Do this without using any extra space.
Example
input - ['A', 'l', 'i', 'c', 'e', ' ', 'l', 'i', 'k', 'e', 's', ' ', 'B', 'o', 'b']
output - ['B', 'o', 'b', ' ', 'l', 'i', 'k', 'e', 's', ' ', 'A', 'l', 'i', 'c', 'e']
Here’s the question in LeetCode.
Solution
We can solve this question by following these two steps
Reverse the input array
Go through each word in the input array and reverse each individual word
So, for the input example of
input - ['A', 'l', 'i', 'c', 'e', ' ', 'l', 'i', 'k', 'e', 's', ' ', 'B', 'o', 'b']
We first reverse the input array, so we’ll have
input - ['b', 'o', 'B', ' ', 's', 'e', 'k', 'i', 'l', ' ', 'e', 'c', 'i', 'l', 'A']
Then, we’ll go through each individual word in the array and reverse each individual word.
So ‘b’, ‘o’, ‘B’
turns to ‘B’, ‘o’, ‘b’
After we do this for every word in our array, we’ll end up with
input - ['B', 'o', 'b', ' ', 'l', 'i', 'k', 'e', 's', ' ', 'A', 'l', 'i', 'c', 'e']
Which is our output array.
There are some constraints and questions you should ask your interviewer.
An important one is how you should deal with whitespace.
Based on the LeetCode example, they want you to remove all trailing whitespace and multiple spaces between words.
The output should only have a single space separating the words.
So, we’ll just follow that constraint for our solution.
This question is pretty straightforward, but it’s extremely easy to make “off by 1” errors and other small bugs.
Therefore, it’s important to write clean code with well defined functions and logic.
We’ll be splitting our code into 4 functions.
First, we’ll have a function that strips out all leading and trailing whitespace.

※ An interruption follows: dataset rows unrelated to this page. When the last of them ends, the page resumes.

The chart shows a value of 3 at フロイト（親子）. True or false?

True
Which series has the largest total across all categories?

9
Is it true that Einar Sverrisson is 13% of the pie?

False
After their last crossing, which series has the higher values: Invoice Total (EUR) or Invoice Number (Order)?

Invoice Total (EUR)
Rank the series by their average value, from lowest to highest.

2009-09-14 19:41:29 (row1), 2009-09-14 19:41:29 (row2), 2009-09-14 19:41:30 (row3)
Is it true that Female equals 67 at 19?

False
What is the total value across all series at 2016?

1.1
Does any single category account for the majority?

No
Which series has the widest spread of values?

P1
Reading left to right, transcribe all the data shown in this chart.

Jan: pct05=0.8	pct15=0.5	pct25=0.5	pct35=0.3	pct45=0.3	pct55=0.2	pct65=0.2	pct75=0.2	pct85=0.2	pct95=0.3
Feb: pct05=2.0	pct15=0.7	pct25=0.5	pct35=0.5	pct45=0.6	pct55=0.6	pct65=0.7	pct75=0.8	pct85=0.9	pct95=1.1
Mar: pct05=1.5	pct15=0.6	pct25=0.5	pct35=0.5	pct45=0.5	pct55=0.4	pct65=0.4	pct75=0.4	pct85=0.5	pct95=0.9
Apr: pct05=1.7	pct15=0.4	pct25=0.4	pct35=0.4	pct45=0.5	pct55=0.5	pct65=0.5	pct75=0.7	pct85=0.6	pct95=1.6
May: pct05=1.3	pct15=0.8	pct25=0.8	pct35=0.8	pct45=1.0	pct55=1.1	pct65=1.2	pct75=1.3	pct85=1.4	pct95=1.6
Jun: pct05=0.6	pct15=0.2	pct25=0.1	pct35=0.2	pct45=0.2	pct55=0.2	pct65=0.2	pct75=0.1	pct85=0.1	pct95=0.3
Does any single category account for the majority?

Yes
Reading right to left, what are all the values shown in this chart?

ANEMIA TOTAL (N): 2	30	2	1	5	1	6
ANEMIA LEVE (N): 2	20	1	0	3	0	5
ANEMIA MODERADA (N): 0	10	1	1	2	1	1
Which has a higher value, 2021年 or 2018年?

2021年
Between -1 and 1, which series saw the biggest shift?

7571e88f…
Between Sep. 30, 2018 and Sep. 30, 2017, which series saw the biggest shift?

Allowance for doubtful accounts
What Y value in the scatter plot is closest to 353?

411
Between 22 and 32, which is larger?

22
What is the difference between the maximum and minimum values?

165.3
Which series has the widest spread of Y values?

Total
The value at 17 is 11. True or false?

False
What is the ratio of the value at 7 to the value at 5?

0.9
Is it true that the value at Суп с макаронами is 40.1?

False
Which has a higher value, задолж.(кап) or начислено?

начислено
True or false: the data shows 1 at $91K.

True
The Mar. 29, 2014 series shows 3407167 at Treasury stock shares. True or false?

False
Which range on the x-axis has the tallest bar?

Then, we’ll have another function that removes multiple white spaces between the words, so that there’s just 1 space in between all the words.
Now that we’ve handled that, the problem becomes much simpler.
We’ll have a third function that takes in a start and end index, and then reverses all the characters in the array between those indexes.
We’ll use that function to reverse our array.
Last, we’ll have a function that reverses each individual word in our array.
The function will iterate through all the words in our array, and then call the third function (the reverse characters function) on each individual word.
That will give us our final output that we can return.